21 марта в школу пришел учитель из Хиславичей, я спросила у него, что нового, и он мне ответил: «Нового? Вчера постреляли всех евреев в поселке». У меня закружилась голова, в глазах стало темно, слезы подступили к горлу, я готова была разрыдаться. Учитель посмотрел на меня внимательно, и мне показалось, что он пытался что-то прочесть на моем лице. У меня мелькнула мысль, что я сейчас выдам себя своим поведением. Я заставила себя успокоиться. Беседа наша продолжалась недолго, и он ушел. Через несколько дней я пошла в Хиславичи. То, что я слышала и что я видела там, никогда не вычеркнуть из моей памяти – не забуду, и проклят пусть будет тот, кто эту кровь врагу простит! 20 марта был сильный мороз. Несчастные жили на окраине поселка над большим рвом. Гетто было огорожено забором и проволокой. Никто не имел права оттуда выходить и туда входить. Часто к лагерю подъезжали немцы и полицейские, вновь перетрясывали скарб и искали, искали добро. Потом они добирались до молодых девушек и даже до детей. Им, извергам, не страшно было замучить близнецов-девочек на глазах у родителей, девочкам едва исполнилось по пятнадцать лет. И вот однажды они согнали всех подростков в сарай и били их плетками, били до тех пор, пока их тела покрылись красно-синими рубцами. Мужчины были все уведены и расстреляны. Оставались женщины, дети и дряхлые старики. 20 марта на рассвете полицейские по приказанию коменданта и начальника района Шаванды оцепили лагерь. Им было строго приказано из лагеря никого не выпускать, в бегущих стрелять. Они, эти изверги, стояли с оружием наготове против беззащитных женщин и детей. Другая группа полицейских пошла выгонять обреченных, им не дали одеться, их гнали в ров босых и голых. Матери несли малюток, прижимали их к груди, они громко рыдали. На снегу оставались отпечатки детских ног разных возрастов. Их гнали, толкали, наконец раздались выстрелы. Женщины обнимали своих детей и падали, дети кричали над умирающими матерями и тоже падали. Вот мать где-то потеряла своего ребенка, она совсем забыла, что ее сейчас расстреляют, она ищет его, находит, обнимает, целует, и в этот момент подскакивает полицейский, вонзает штык в ребенка и подымает в воздух, мать бросается на штык, она разделяет участь своего ребенка.

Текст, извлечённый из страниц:
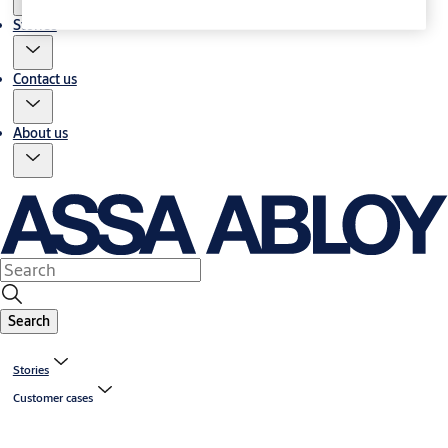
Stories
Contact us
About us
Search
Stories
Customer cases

==

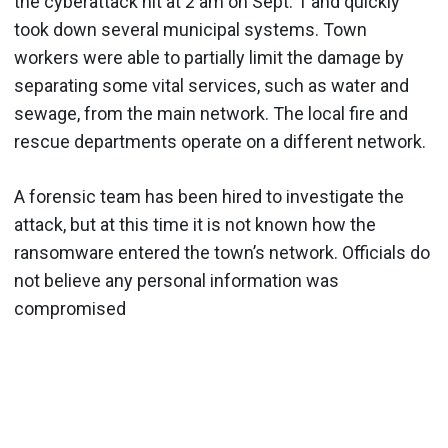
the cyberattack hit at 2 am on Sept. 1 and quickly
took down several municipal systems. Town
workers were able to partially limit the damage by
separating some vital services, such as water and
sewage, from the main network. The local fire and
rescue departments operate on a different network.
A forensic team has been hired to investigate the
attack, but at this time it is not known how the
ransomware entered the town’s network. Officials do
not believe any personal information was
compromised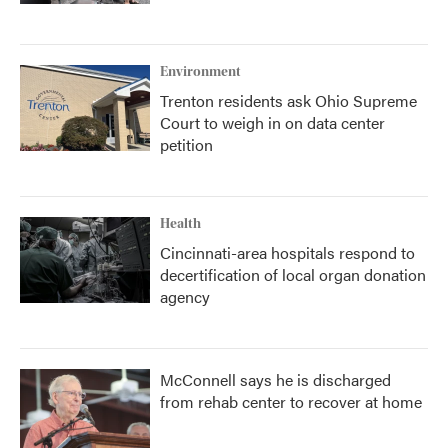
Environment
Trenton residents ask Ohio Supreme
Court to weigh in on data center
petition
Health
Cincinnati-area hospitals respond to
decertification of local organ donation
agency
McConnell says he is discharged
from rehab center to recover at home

==

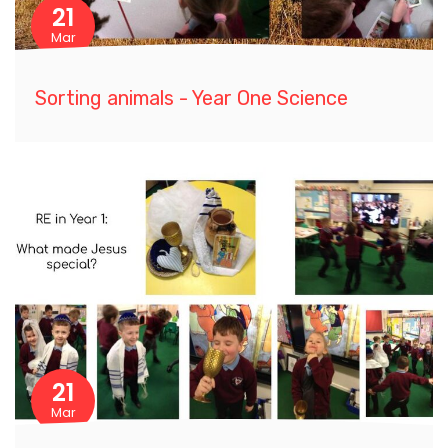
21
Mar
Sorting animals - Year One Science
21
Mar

Что требуется ->
#1 Ответьте на вопросы по отрывку о расстреле в Хиславичах.
(а) Кто пришел в школу 21 марта?
(б) Какая погода стояла 20 марта?
(в) Где жили несчастные?
#2 Продолжите, пожалуйста, отрывок о расстреле в Хиславичах после его последнего предложения.
Этот материал в работе не используется.

Ответы по пунктам ->
#1
(а) Учитель из Хиславичей.
(б) Был сильный мороз.
(в) На окраине поселка над большим рвом.

#2
Несколько часов, и на улице и во рву уже тихо. На снегу лужи крови, всюду валяются трупы. Больных, лежавших в постели, расстреляли на месте. «Работа» закончена, все углы обысканы, не остался ли еще кто-то в живых. Затем стали подгонять подводы для увоза оставшегося скарба: перин, подушек, одежды и утвари. Лучшее отбирали себе начальники и полицейские и сразу же везли домой. Худшее, окровавленное – в склад магазина. Потом налетали кумы, сваты полицейских и в драке, скандалах разбирали оставшиеся тряпки. Трупы все валялись, их оставили для созерцания. Дней через пять свезли около тысячи трупов женщин и детей в ров и немного прикопали. Под покровом темноты единицам удалось уйти, они бежали в Захарино и принесли туда эту весть. Через полтора месяца точно так же было уничтожено около пятисот человек в местечке Захарино. В деревнях, в лесах скрывались еще некоторые евреи. Началась погоня за ними. Убийство еврея стало доходной статьей. За каждого найденного и расстрелянного полицейский получал тряпки с убитого и от коменданта несколько пачек махорки. И они работали усердно. Искали на чердаках, в банях, в погребах, находили и везли на показ коменданту, а потом в ров. Полицейский Кунделев рассказывал о своих похождениях и успехах уже перед лицом советского суда. Совершенно спокойно он говорил:

Однажды мне удалось поймать двух женщин – молодую и старую. У молодой был грудной мальчик и мальчик лет десяти. Я им приказал садиться в сани, они сели, и я погнал коня прямо в ров. Десятилетний мальчик просил меня: «Дяденька, не стреляй меня, я буду тебе сапоги чистить, за конем ухаживать, корзинки плести. Дяденька, я умею хорошо корзинки плесть, не убивай меня». Я молчал. Старая женщина плакала, а молодая продолжала молчать. Я остановил коня и приказал им слезть и идти, молодая поднялась и сказала: «Стреляй только сразу, ты уже научился хорошо стрелять». Они все пошли… и я их убил.

Так закончил этот рассказ убийца невинных женщин и детей. Хотелось на него наброситься и задушить, и было мерзко на него смотреть. Таковы они были все.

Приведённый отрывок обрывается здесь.